**TO DO**
Copy verbatim the block of lines in the entries below whose first line contains "X93167425Y-143960753D01*" and whose last line contains "X102790000Y-145710000D03*". Leave out all other lines.

**DATASET CONTENT**
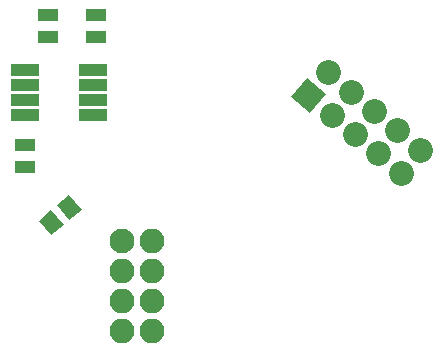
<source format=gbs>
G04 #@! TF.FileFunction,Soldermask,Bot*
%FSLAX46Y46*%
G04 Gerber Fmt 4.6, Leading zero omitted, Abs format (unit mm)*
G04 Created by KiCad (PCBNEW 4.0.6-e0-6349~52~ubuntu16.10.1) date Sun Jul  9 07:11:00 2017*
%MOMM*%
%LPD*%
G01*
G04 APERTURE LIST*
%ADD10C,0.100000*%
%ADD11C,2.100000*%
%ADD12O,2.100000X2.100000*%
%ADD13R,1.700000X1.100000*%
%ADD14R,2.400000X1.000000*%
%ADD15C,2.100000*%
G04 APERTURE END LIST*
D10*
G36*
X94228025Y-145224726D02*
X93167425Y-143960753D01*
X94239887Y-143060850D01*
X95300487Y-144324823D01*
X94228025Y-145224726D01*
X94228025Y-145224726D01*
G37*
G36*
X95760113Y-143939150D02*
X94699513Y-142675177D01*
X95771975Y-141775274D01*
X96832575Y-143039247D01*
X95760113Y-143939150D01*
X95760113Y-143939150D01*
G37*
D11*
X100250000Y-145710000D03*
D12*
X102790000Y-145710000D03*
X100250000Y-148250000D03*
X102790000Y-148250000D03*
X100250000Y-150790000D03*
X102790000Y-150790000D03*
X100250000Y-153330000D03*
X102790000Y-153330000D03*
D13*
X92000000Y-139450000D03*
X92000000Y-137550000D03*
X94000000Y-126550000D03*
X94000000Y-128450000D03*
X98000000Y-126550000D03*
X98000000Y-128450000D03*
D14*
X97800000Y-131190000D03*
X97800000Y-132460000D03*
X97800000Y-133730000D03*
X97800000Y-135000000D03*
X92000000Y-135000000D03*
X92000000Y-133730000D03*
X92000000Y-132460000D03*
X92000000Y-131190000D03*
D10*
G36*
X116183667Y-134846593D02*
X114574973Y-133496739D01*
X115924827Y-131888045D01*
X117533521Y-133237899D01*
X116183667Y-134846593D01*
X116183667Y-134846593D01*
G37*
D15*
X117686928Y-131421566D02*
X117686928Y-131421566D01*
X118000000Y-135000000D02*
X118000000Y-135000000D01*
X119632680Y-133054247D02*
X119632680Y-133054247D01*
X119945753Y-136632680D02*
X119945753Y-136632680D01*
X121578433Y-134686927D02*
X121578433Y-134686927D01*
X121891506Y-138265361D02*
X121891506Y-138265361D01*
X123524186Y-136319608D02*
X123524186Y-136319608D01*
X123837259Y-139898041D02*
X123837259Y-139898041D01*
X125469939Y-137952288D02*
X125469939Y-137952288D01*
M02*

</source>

**ANSWER TO THIS EXERCISE**
X93167425Y-143960753D01*
X94239887Y-143060850D01*
X95300487Y-144324823D01*
X94228025Y-145224726D01*
X94228025Y-145224726D01*
G37*
G36*
X95760113Y-143939150D02*
X94699513Y-142675177D01*
X95771975Y-141775274D01*
X96832575Y-143039247D01*
X95760113Y-143939150D01*
X95760113Y-143939150D01*
G37*
D11*
X100250000Y-145710000D03*
D12*
X102790000Y-145710000D03*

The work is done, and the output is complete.